To start with, everything from 2 on is set to true. Then, in each iteration multiples of the position of the next True value are set to False.
We can use this list to produce the list of primes below a bound.
def erathostenes(n):
sieve = [True] * (n + 1)
sieve[0:2] = [False,False]
for i in range(2, n):
if sieve[i]:
for j in range(2*i,n + 1,i):
sieve[j] = False
return sieve
def erathostenes_primes_under(n):
primes = erathostenes(n)
res = []
for i in range(2,n+1):
if primes[i]: res = res + [i]
return res
erathostenes_primes_under(10)[-1]
7
A second program for the second solution¶
Can we do better?
Well yes!
Again: we do not need to remove multiples of numbers over \(\sqrt{n}\)!
def erathostenes_better(n):
sieve = [True] * (n + 1)
sieve[0:2] = [False,False]
for i in range(2, math.floor(math.sqrt(n)) + 1):
if sieve[i]:
for j in range(2*i,n + 1,i):
sieve[j] = False
return sieve
def erathostenes_primes_under_better(n):
primes = erathostenes_better(n)
res = []
for i in range(2,n+1):
if primes[i]: res = res + [i]
return res
erathostenes_primes_under_better(100000)[-1]
99991
A third program for the second solution¶
Can we do better?
Well yes!
We do not need to start removing the low multiples of a given value!
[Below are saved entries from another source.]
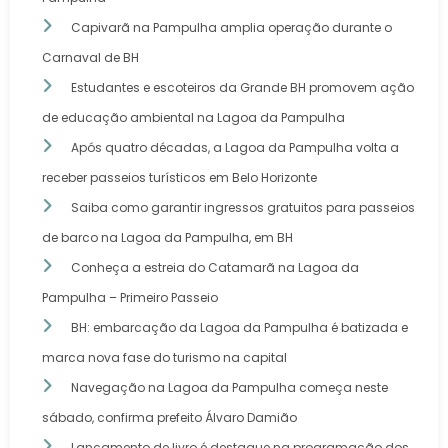
Capivarã na Pampulha amplia operação durante o
Carnaval de BH
Estudantes e escoteiros da Grande BH promovem ação
de educação ambiental na Lagoa da Pampulha
Após quatro décadas, a Lagoa da Pampulha volta a
receber passeios turísticos em Belo Horizonte
Saiba como garantir ingressos gratuitos para passeios
de barco na Lagoa da Pampulha, em BH
Conheça a estreia do Catamarã na Lagoa da
Pampulha – Primeiro Passeio
BH: embarcação da Lagoa da Pampulha é batizada e
marca nova fase do turismo na capital
Navegação na Lagoa da Pampulha começa neste
sábado, confirma prefeito Álvaro Damião
Lançamento de livro é destaque na programação dos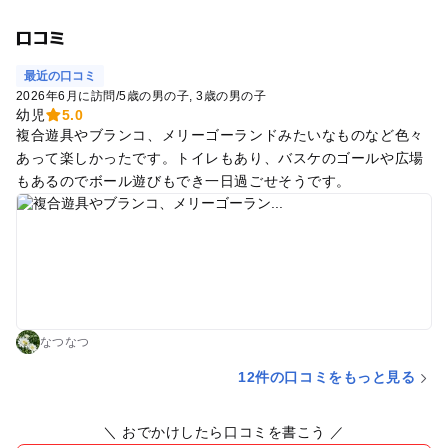
口コミ
最近の口コミ
2026年6月に訪問
/
5歳の男の子
3歳の男の子
幼児
5.0
複合遊具やブランコ、メリーゴーランドみたいなものなど色々
あって楽しかったです。トイレもあり、バスケのゴールや広場
もあるのでボール遊びもでき一日過ごせそうです。
なつなつ
12件の口コミをもっと見る
＼ おでかけしたら口コミを書こう ／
When removing the multiples of 11, say, we have already removed 11 * 2, 11 * 3, 11 * 5 and 11 * 7! We can start with 11 * 11!
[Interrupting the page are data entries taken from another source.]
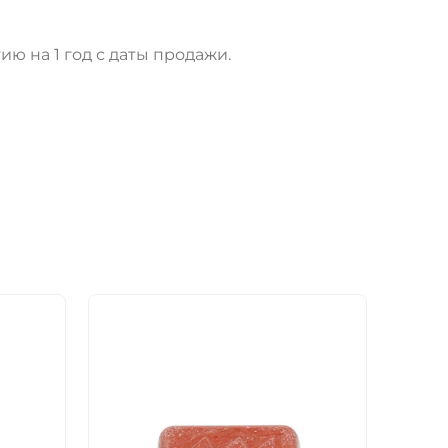
 на 1 год с даты продажи.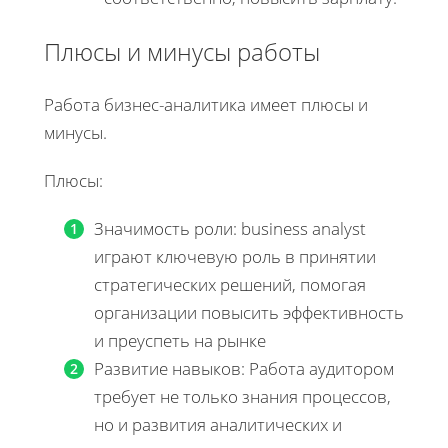
Плюсы и минусы работы
Работа бизнес-аналитика имеет плюсы и
минусы.
Плюсы:
Значимость роли: business analyst
играют ключевую роль в принятии
стратегических решений, помогая
организации повысить эффективность
и преуспеть на рынке
Развитие навыков: Работа аудитором
требует не только знания процессов,
но и развития аналитических и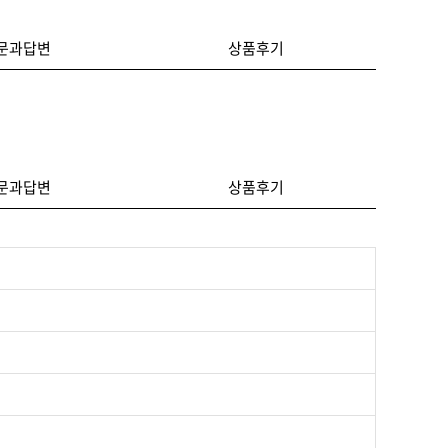
문과답변
상품후기
문과답변
상품후기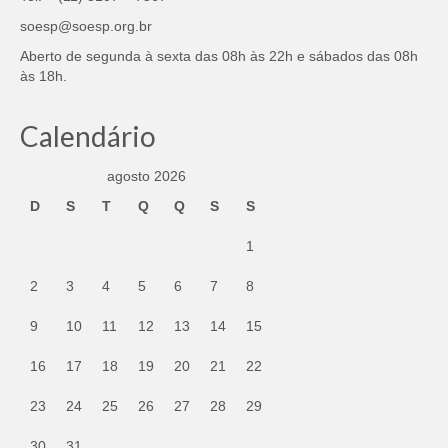
soesp@soesp.org.br
Aberto de segunda à sexta das 08h às 22h e sábados das 08h
às 18h.
Calendário
agosto 2026
D
S
T
Q
Q
S
S
1
2
3
4
5
6
7
8
9
10
11
12
13
14
15
16
17
18
19
20
21
22
23
24
25
26
27
28
29
30
31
def erathostenes_better_2(n):
sieve = [True] * (n + 1)
sieve[0:2] = [False,False]
for i in range(2, math.floor(math.sqrt(n)) + 1):
if sieve[i]:
for j in range(i * i, n + 1, i):
sieve[j] = False
return sieve
def erathostenes_primes_under_better_2(n):
primes = erathostenes_better_2(n)
res = []
for i in range(2, n+1):
if primes[i]: res = res + [i]
return res
erathostenes_primes_under_better_2(10000)[-1]
9973
But here is one more advantage with the sieve approach:
the list of boolean values is actually an implementation of the function that tests whether a number is prime or not. Once we calculate this list it is very easy to test whether a number is prime or not with just one operation.
bound = 100000
isPrime = erathostenes_better_2(bound)
print(isPrime[2])
print(isPrime[3])
print(isPrime[4])
print(isPrime[97])
True
True
False
True
Summary¶
You have seen 2 different algorithms to solve the same problem and you have seen that for a given algorithm there are details that can make it better!